In physics, dimensional reduction refers to the description of a system in D spacetime dimensions in terms of an exact or effective action in fewer than D dimensions.

== In field theory ==
In statistical or quantum field theory, dimensional reduction is the limit of a compactified theory where the size of the compact dimension(s) goes to zero. For a system with p compact dimensions, the excitations that survive after taking this limit are zero modes that depend on the remaining d = D - p non-compact coordinates.

For example, consider a periodic compact dimension with period L. Let x be the coordinate along this dimension. Any field $\phi$ can be described as a sum of the following terms:
$\phi_n(x) = A_n \cos \left( \frac{2\pi n x}{L}\right)$
with $A_n$ a constant. According to quantum mechanics, such a term has momentum $nh / L$ along x, where h is the Planck constant. Therefore, as L goes to zero, the momentum goes to infinity, and so does the energy, unless $n=0$:
$E_n \, \propto \, \frac{n^2}{L^2}\,.$
At finite energy E, we can therefore only excite the $n=0$ mode. So in the limit where L goes to zero, $\phi$ must be a multiple of $\phi_0$, which doesn't depend on x.

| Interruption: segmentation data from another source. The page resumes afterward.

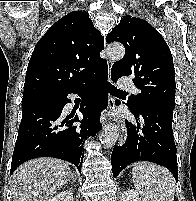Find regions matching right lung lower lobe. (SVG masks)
<instances>
[{
  "instance_id": "right-lung-lower-lobe-1",
  "label": "right lung lower lobe",
  "mask_w": 196,
  "mask_h": 201,
  "mask_svg": "<svg viewBox=\"0 0 196 201\" xmlns=\"http://www.w3.org/2000/svg\"><path fill=\"white\" fill-rule=\"evenodd\" d=\"M108 69L101 68L84 83L53 95L44 103L23 107L22 120L15 144L10 174L22 163L38 157H54L73 163L81 172L83 145L88 136L101 129L99 116L108 104L105 89ZM81 95L83 119L62 113L71 100L67 95ZM75 122H80L79 127Z\"/></svg>"
}]
</instances>
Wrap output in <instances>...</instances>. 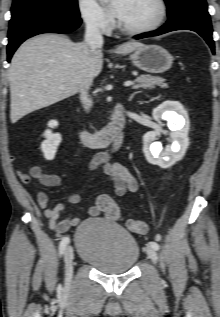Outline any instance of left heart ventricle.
<instances>
[{
    "instance_id": "1",
    "label": "left heart ventricle",
    "mask_w": 220,
    "mask_h": 317,
    "mask_svg": "<svg viewBox=\"0 0 220 317\" xmlns=\"http://www.w3.org/2000/svg\"><path fill=\"white\" fill-rule=\"evenodd\" d=\"M158 13L155 0H128L119 22L128 28H142L152 24L157 19Z\"/></svg>"
}]
</instances>
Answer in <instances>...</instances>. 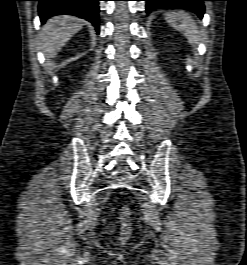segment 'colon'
Masks as SVG:
<instances>
[{
  "mask_svg": "<svg viewBox=\"0 0 247 265\" xmlns=\"http://www.w3.org/2000/svg\"><path fill=\"white\" fill-rule=\"evenodd\" d=\"M120 220H121L120 241L124 243L130 238L132 233V220L128 208L123 207L121 209Z\"/></svg>",
  "mask_w": 247,
  "mask_h": 265,
  "instance_id": "colon-1",
  "label": "colon"
}]
</instances>
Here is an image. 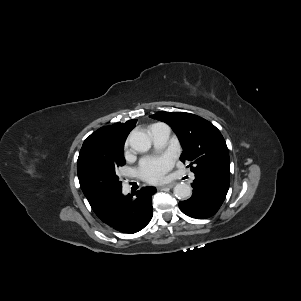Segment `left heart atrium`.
Segmentation results:
<instances>
[{"mask_svg": "<svg viewBox=\"0 0 301 301\" xmlns=\"http://www.w3.org/2000/svg\"><path fill=\"white\" fill-rule=\"evenodd\" d=\"M174 159L166 154L158 157L143 158L137 168L140 178L148 183H159L164 180L167 172L173 167Z\"/></svg>", "mask_w": 301, "mask_h": 301, "instance_id": "39dd6f15", "label": "left heart atrium"}]
</instances>
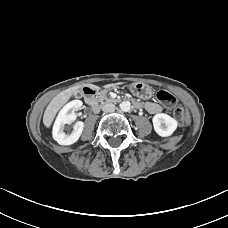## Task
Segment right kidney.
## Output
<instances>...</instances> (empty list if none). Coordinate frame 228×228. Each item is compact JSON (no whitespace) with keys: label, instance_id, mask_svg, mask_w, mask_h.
Segmentation results:
<instances>
[{"label":"right kidney","instance_id":"1","mask_svg":"<svg viewBox=\"0 0 228 228\" xmlns=\"http://www.w3.org/2000/svg\"><path fill=\"white\" fill-rule=\"evenodd\" d=\"M82 101L73 100L67 103L59 112L56 121L53 126L52 135L54 140H56L60 145H72L78 141L80 138L84 123L78 121L74 125V131L68 135L64 132V127L66 124H71L75 121L78 111L82 107Z\"/></svg>","mask_w":228,"mask_h":228}]
</instances>
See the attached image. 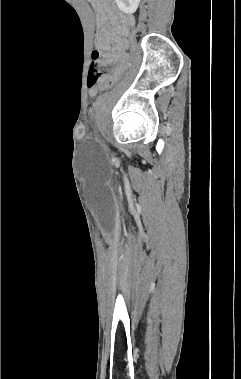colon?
Segmentation results:
<instances>
[{"instance_id": "colon-1", "label": "colon", "mask_w": 241, "mask_h": 379, "mask_svg": "<svg viewBox=\"0 0 241 379\" xmlns=\"http://www.w3.org/2000/svg\"><path fill=\"white\" fill-rule=\"evenodd\" d=\"M128 28L125 30V35L128 38V46H129V52L130 53H137L138 52V42H137V37L135 33V24L134 23H129ZM129 61H123L122 64L119 65V70L120 71H115L114 76H111L110 79H106L104 85H102L99 89L98 92L100 94H103L104 92H109L111 86L114 85L117 81L119 83H122L124 81L125 77V72L127 68L131 67V63L134 62V57H129ZM102 70H103V64L101 61V53L98 49H95L92 54V61L90 65V71L88 75V85L90 87L95 86L101 76H102Z\"/></svg>"}]
</instances>
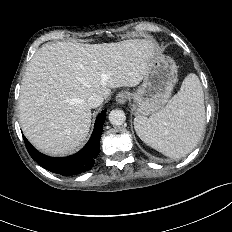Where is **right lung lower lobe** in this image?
<instances>
[{
    "mask_svg": "<svg viewBox=\"0 0 232 232\" xmlns=\"http://www.w3.org/2000/svg\"><path fill=\"white\" fill-rule=\"evenodd\" d=\"M106 118V109L102 111L95 122L94 130L90 140L74 155L54 158L43 155L37 151L31 143L23 136L26 148L30 156L45 169L60 175H76L90 170L100 151V137Z\"/></svg>",
    "mask_w": 232,
    "mask_h": 232,
    "instance_id": "98d812e1",
    "label": "right lung lower lobe"
}]
</instances>
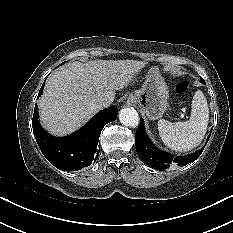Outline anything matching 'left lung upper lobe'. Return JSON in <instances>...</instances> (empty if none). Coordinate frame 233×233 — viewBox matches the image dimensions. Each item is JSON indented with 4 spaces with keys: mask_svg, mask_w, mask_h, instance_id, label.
<instances>
[{
    "mask_svg": "<svg viewBox=\"0 0 233 233\" xmlns=\"http://www.w3.org/2000/svg\"><path fill=\"white\" fill-rule=\"evenodd\" d=\"M200 81H201V83H205V81L203 80V78H200Z\"/></svg>",
    "mask_w": 233,
    "mask_h": 233,
    "instance_id": "5c2ea615",
    "label": "left lung upper lobe"
}]
</instances>
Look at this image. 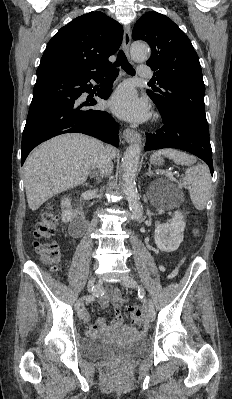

This argument generalizes. The compact dimension imposes specific boundary conditions on all fields, for example periodic boundary conditions in the case of a periodic dimension, and typically Neumann or Dirichlet boundary conditions in other cases. Now suppose the size of the compact dimension is L; then the possible eigenvalues under gradient along this dimension are integer or half-integer multiples of 1/L (depending on the precise boundary conditions). In quantum mechanics this eigenvalue is the momentum of the field, and is therefore related to its energy. As $L \rightarrow 0$ all eigenvalues except zero go to infinity, and so does the energy. Therefore, at this limit, with finite energy, zero is the only possible eigenvalue under gradient along the compact dimension, meaning that nothing depends on this dimension.

This idea applies to thermal quantum field theory, since a thermal system at high temperatures can be thought off as having a compactified circle of radius $1/T \rightarrow 0$.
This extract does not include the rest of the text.